California officials are gearing up to reduce the prison population by tens of thousands in the wake of an order by the United States Supreme Court.
In a controversial and highly anticipated ruling on May 23, the United States Supreme Court affirmed a federal three-judge panel’s prior ruling that: overcrowding in California’s 33 prisons violates the U.S. Constitution’s 8th Amendment, prohibiting “cruel and unusual punishment.”
The Supreme Court’s contentious 5 to 4 ruling orders California to remedy overcrowding within two years, which may require the state to release tens of thousands of prisoners. Though the federal ruling affirms that the overcrowding is unconstitutional, it leaves fixing the problem entirely to the state, which was also the position of the three-judge panel.
California prisons chief Matthew Cate commented the same day, “Ninety-five percent of California inmates will eventually be released and become our neighbors. More than 10,000 offenders a month are released from overcrowded state prisons and return back to our local communities.
“Our goal is to form local coalitions to help returning offenders make a successful transition back to the community by providing training, mentoring and other services.”
Today the court affirms what is perhaps the most radical injunction issued by a court in our nation’s history: an order requiring California to release the staggering number of 46,000 convicted criminals. -Justice Scalia
The federal District Court’s three-judge panel is a result of the Prison Litigation Act of 1996. It consolidates two federal lawsuits, Coleman v. Brown 1990 and Plata v. Brown 2001, in which the state conceded that inadequate medical care violated prisoners’ 8th Amendment rights.
The District Court put the California prison health care system under a federal receivership in 2005. The receiver agreed that the system-wide problems in delivering constitutional levels of health care could not be remedied due to severe overcrowding.
In a 2010 ruling—more than 12 years since the original civil rights cases were filed by prisoners—a frustrated court ordered the release of prisoners to remedy the constitutional infringements. The order came after the state failed to heed numerous recommendations to mend the ongoing problems.
The state appealed to the Supreme Court, challenging the authority of the District Court and the weight of its prisoner release order, noting the impact on public safety. However, the state lost its petition on every level.
Justice Kennedy in the majority decision wrote, “The overcrowding is the primary cause…specifically the severe and unlawful mistreatment of prisoners through grossly inadequate provision of medical and mental health care.”
In essence, the ruling gives the three Judges: Senior Judge Thelton Henderson, of San Francisco, Judge Stephen R. Reinhardt of Los Angeles and Judge Lawrence Karlton of Sacramento, who are broadly seen as the liberal end of the U.S. District Court, supreme authority requiring the states to provide constitutionally mandated levels of health care to prisoners.
The ruling affirms the District court’s order that the only sufficient cure is to cap the prison population at 137.5 percent of facility design capacities.
The order gives the state latitude on how to lower the prison population to comply with the order. However, the Court “found that no realistic possibility that California could build itself out of this crisis, particularly given the State’s ongoing fiscal problems.” The court also rejected the state’s assertion that they could reduce the population by sending prisoners to out-of-state facilities.
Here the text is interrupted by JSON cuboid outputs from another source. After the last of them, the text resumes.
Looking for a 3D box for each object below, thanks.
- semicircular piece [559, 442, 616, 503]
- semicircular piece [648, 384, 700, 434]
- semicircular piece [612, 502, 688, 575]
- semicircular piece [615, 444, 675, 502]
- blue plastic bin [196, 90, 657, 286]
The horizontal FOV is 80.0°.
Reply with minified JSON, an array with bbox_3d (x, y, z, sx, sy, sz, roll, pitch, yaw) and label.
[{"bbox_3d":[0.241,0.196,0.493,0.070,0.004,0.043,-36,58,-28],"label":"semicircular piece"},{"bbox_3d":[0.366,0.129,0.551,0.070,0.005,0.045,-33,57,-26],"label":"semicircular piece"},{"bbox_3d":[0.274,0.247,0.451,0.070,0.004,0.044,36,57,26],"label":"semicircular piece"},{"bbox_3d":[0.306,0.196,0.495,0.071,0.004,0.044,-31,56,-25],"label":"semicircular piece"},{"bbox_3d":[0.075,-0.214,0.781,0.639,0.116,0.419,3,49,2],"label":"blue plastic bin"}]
The U.S. District Court recommends that: “The State may employ measures, including good-time credits and diversion of low-risk offenders and technical parole violators to community-based programs…”
In anticipation of the Supreme Court ruling, California Gov. Jerry Brown recently signed Assembly Bill 109 into law, which will shift thousands of inmates from state prisons to county jails. Brown said the state will pay for the costs.
“The prison system has been a failure. Cycling (lower-level) offenders through state prisons wastes money, aggravates crowded conditions, thwarts rehabilitation and impedes local law enforcement supervision,” said Brown.
The Supreme Court’s ruling does not necessarily mean that prisoners will be set free. The state can take many avenues to meet the population cap without releasing tens of thousands of inmates over the next two years.
How the state remedies the overcrowding problem will be closely watched by other states such as Texas and Alaska, who supported California in lowering their prison population without court intervention, and have prison-overcrowding problems themselves.
The Supreme Court ruling, in which Justice Kennedy wrote the decision and Justices Ginsberg, Bryer, Sotomayor, and Kagan voted for, came from a new and liberal leaning court. Two of the five Justices, Sotomayor and Kagan are newly appointed by Democratic President Obama.